■ What you have to do
Scan the material for the word "kamala", and copy each line where it shows up.

■ Dataset excerpts
++++
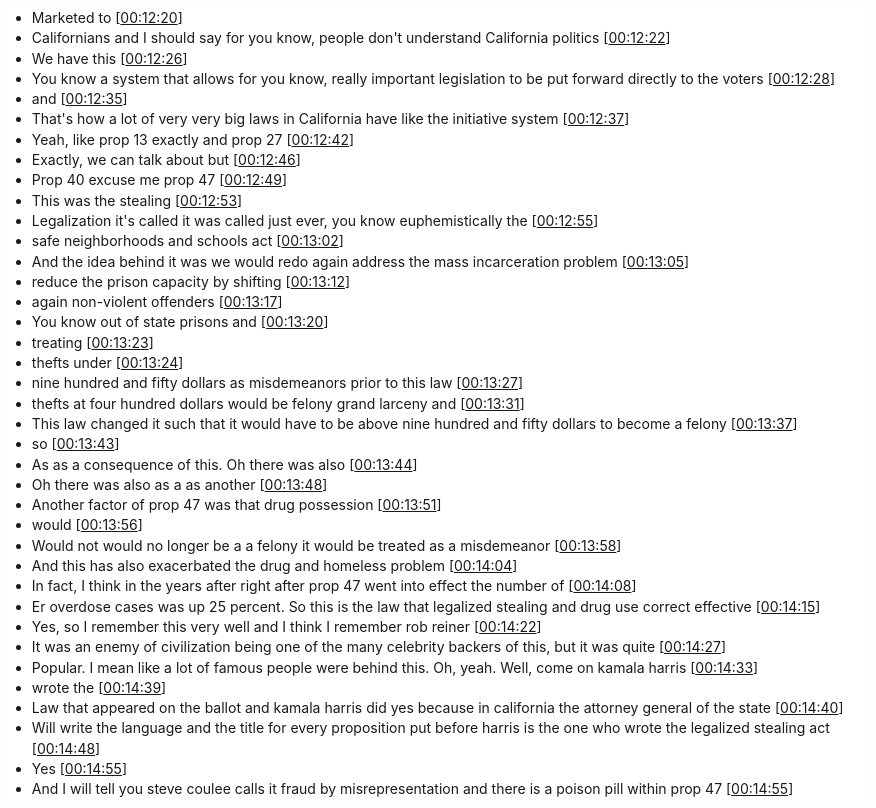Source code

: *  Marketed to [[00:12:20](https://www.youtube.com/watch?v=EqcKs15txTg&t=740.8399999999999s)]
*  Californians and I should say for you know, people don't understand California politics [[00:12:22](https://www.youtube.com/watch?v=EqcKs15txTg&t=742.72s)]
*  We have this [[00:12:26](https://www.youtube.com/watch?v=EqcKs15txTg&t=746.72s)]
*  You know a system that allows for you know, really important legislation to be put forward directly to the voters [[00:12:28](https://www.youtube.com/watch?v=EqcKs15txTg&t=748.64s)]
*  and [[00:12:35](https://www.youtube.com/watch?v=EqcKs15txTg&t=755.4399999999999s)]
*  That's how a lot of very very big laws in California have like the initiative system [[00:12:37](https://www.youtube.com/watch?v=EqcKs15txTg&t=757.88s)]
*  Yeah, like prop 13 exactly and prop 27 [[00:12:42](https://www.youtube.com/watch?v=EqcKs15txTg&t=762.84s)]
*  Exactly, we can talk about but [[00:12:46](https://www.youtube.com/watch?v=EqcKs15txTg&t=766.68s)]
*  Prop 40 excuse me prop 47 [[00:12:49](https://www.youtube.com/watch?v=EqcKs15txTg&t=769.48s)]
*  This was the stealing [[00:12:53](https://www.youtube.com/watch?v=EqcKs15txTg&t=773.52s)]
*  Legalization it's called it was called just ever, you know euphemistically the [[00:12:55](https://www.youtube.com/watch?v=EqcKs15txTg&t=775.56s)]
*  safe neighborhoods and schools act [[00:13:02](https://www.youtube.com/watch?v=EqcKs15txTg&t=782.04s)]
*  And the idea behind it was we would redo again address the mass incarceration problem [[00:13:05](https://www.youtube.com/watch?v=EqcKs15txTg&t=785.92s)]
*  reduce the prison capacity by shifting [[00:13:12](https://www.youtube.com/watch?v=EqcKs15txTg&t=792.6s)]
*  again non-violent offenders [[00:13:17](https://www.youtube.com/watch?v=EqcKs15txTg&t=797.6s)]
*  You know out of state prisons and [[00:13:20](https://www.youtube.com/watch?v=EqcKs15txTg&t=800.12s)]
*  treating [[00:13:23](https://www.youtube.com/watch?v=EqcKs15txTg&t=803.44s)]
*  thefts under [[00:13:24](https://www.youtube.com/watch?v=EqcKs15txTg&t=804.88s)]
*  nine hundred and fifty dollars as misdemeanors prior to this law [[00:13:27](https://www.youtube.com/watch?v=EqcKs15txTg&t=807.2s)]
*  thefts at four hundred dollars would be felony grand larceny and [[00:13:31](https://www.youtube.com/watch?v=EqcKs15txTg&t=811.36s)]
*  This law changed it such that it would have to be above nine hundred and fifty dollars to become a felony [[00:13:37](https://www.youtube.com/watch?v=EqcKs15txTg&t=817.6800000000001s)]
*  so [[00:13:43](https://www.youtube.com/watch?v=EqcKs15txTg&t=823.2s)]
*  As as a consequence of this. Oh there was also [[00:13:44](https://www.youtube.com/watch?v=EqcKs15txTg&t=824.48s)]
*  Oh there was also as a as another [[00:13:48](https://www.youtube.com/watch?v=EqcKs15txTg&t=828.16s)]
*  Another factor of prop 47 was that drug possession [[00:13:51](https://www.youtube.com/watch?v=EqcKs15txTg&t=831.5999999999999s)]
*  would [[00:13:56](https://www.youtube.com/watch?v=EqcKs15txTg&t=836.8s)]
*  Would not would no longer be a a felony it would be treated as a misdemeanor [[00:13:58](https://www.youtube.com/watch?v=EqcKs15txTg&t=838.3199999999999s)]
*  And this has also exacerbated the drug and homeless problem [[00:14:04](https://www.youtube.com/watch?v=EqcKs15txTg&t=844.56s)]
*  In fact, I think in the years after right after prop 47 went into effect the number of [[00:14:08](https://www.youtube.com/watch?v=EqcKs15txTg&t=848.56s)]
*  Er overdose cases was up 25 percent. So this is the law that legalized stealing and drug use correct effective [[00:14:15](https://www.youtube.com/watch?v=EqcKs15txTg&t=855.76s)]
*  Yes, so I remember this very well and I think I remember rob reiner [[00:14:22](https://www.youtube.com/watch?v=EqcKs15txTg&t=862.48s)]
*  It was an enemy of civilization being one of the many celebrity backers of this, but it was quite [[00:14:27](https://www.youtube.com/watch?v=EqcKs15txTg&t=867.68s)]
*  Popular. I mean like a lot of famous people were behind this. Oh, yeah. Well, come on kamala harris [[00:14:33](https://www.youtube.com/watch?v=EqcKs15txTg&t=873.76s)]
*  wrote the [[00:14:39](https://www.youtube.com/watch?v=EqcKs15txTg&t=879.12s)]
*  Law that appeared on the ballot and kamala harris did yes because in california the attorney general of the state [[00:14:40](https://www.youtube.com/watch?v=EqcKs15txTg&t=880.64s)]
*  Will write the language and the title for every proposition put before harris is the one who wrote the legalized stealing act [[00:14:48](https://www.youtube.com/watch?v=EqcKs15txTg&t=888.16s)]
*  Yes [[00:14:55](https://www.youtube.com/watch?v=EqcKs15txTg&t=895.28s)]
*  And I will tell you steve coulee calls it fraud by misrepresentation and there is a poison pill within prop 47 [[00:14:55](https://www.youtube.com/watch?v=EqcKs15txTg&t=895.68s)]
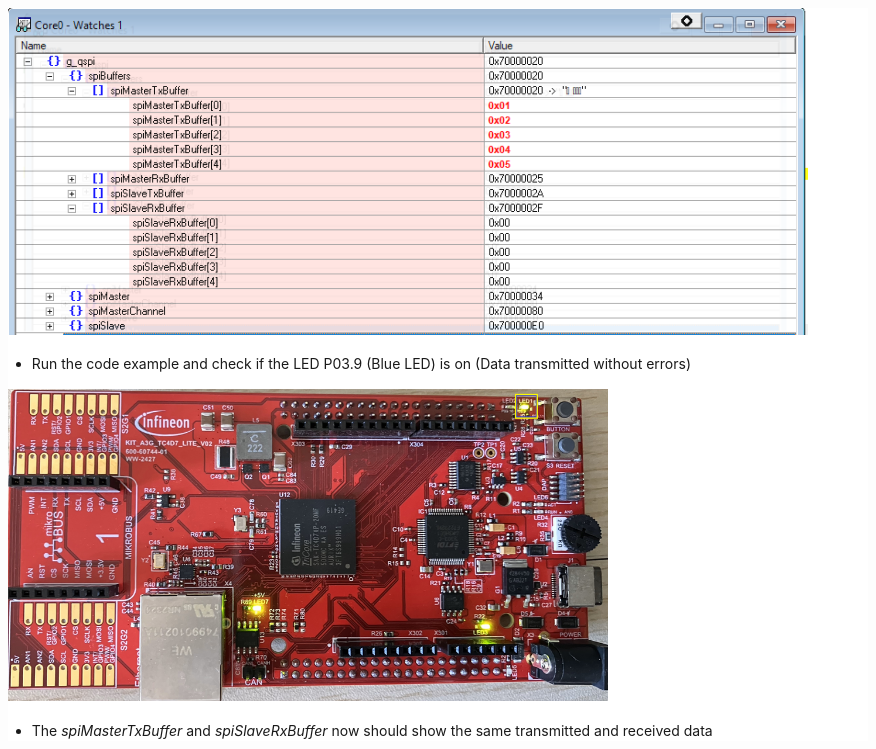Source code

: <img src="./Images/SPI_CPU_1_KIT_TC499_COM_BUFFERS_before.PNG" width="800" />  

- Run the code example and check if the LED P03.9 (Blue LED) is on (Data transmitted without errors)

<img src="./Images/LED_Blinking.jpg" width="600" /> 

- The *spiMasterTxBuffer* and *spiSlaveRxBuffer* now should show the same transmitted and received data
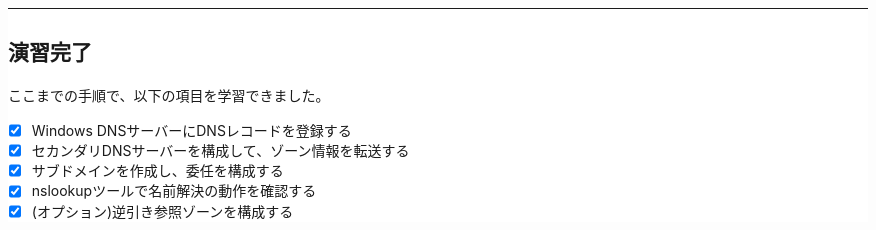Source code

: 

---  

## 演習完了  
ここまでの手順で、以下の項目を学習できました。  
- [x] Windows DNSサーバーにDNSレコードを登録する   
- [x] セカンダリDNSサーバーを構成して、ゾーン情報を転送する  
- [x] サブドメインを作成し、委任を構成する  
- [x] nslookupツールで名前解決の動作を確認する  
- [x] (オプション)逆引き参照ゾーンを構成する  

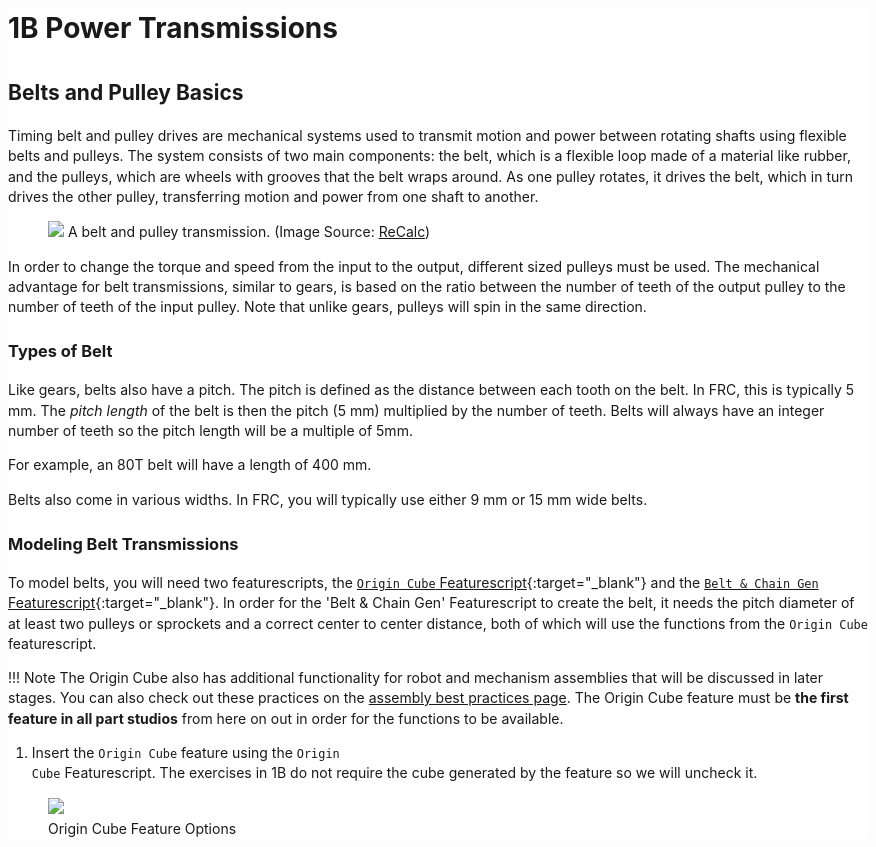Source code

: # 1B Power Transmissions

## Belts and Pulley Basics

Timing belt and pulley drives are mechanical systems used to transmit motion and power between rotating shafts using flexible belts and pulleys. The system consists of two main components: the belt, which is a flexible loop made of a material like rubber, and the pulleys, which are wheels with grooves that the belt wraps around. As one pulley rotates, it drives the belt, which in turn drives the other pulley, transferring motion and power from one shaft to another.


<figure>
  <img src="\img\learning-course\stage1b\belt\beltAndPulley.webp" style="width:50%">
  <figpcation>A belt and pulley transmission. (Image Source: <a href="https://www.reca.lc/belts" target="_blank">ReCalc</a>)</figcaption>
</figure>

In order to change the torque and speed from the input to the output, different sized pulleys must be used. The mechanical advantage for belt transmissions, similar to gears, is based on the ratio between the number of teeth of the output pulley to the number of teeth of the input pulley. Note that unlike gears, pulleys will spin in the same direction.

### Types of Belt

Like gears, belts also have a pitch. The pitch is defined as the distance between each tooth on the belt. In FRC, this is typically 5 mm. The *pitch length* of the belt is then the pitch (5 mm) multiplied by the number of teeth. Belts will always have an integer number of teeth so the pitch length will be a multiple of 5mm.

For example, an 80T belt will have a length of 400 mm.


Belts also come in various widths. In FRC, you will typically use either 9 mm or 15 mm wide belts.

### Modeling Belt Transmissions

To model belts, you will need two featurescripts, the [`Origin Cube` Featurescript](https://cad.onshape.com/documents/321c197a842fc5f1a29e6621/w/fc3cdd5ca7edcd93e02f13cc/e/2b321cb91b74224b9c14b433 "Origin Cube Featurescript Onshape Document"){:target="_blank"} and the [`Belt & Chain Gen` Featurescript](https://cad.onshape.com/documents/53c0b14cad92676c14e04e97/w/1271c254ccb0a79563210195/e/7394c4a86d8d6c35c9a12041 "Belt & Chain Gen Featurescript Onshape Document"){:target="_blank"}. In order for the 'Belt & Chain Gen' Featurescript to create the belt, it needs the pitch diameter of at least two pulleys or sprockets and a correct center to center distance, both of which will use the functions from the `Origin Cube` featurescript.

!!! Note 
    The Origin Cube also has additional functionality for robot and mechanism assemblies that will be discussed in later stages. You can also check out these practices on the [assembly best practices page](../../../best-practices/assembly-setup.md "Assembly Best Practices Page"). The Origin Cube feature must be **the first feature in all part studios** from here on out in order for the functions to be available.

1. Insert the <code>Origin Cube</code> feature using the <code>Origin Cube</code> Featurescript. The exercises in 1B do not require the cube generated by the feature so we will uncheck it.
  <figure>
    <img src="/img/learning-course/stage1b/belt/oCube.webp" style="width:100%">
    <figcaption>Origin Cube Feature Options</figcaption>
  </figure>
++++
■ Result
*  Popular. I mean like a lot of famous people were behind this. Oh, yeah. Well, come on kamala harris [[00:14:33](https://www.youtube.com/watch?v=EqcKs15txTg&t=873.76s)]
*  Law that appeared on the ballot and kamala harris did yes because in california the attorney general of the state [[00:14:40](https://www.youtube.com/watch?v=EqcKs15txTg&t=880.64s)]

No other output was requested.